## [TASK DIRECTIONS]
Every line in the data below that includes "Júlio" belongs in the answer, copied as it stands.

## [DATA RECORDS]
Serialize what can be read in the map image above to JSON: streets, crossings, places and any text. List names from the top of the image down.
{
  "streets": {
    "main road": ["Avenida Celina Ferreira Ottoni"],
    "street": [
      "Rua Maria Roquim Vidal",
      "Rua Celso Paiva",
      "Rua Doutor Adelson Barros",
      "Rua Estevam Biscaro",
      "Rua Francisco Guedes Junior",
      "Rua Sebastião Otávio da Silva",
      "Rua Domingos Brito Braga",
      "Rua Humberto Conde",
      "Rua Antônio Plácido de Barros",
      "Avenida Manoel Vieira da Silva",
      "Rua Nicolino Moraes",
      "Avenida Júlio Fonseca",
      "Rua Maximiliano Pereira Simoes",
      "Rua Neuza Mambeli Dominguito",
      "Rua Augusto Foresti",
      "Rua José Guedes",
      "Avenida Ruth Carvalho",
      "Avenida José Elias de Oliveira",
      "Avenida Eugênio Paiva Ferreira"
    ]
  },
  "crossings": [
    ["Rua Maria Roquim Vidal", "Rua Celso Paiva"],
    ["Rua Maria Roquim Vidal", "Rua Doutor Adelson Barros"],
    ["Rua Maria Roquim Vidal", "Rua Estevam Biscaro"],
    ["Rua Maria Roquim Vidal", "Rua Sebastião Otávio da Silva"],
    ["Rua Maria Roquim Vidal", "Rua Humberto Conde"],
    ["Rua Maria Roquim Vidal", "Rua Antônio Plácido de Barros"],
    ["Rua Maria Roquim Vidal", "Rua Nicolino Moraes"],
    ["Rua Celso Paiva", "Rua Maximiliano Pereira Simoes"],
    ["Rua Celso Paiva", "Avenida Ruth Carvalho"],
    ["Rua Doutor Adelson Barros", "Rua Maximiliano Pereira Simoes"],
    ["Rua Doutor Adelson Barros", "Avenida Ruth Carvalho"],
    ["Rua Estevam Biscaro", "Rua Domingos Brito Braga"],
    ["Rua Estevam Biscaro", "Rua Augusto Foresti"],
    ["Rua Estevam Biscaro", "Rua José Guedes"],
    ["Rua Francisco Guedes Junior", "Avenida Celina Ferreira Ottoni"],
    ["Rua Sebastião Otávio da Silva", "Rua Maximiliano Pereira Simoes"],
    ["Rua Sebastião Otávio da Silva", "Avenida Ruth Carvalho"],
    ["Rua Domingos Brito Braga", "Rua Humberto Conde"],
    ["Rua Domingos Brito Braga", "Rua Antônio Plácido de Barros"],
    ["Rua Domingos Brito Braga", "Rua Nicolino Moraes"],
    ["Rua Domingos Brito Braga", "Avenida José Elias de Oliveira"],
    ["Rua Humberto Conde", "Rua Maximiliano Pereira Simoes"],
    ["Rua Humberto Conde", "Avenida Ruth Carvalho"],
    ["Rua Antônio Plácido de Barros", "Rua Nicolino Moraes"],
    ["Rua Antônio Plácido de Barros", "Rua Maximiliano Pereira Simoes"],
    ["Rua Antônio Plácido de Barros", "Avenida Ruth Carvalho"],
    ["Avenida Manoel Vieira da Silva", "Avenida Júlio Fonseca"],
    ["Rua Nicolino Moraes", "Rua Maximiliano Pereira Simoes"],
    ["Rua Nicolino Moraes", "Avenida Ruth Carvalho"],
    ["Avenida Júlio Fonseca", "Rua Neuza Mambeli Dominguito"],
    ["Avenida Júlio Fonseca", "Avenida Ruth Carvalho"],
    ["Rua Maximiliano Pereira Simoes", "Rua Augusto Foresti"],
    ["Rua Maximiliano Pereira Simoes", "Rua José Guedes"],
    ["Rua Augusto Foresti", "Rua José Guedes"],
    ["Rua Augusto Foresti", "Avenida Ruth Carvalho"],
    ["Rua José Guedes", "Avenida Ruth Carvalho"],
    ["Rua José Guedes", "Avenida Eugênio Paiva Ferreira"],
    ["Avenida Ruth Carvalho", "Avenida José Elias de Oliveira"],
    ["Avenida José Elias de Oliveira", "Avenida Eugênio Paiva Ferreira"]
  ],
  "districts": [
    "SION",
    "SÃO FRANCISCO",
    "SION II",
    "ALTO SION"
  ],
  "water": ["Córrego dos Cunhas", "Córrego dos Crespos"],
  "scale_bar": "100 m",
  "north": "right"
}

## [YOUR RESPONSE]
      "Avenida Júlio Fonseca",
    ["Avenida Manoel Vieira da Silva", "Avenida Júlio Fonseca"],
    ["Avenida Júlio Fonseca", "Rua Neuza Mambeli Dominguito"],
    ["Avenida Júlio Fonseca", "Avenida Ruth Carvalho"],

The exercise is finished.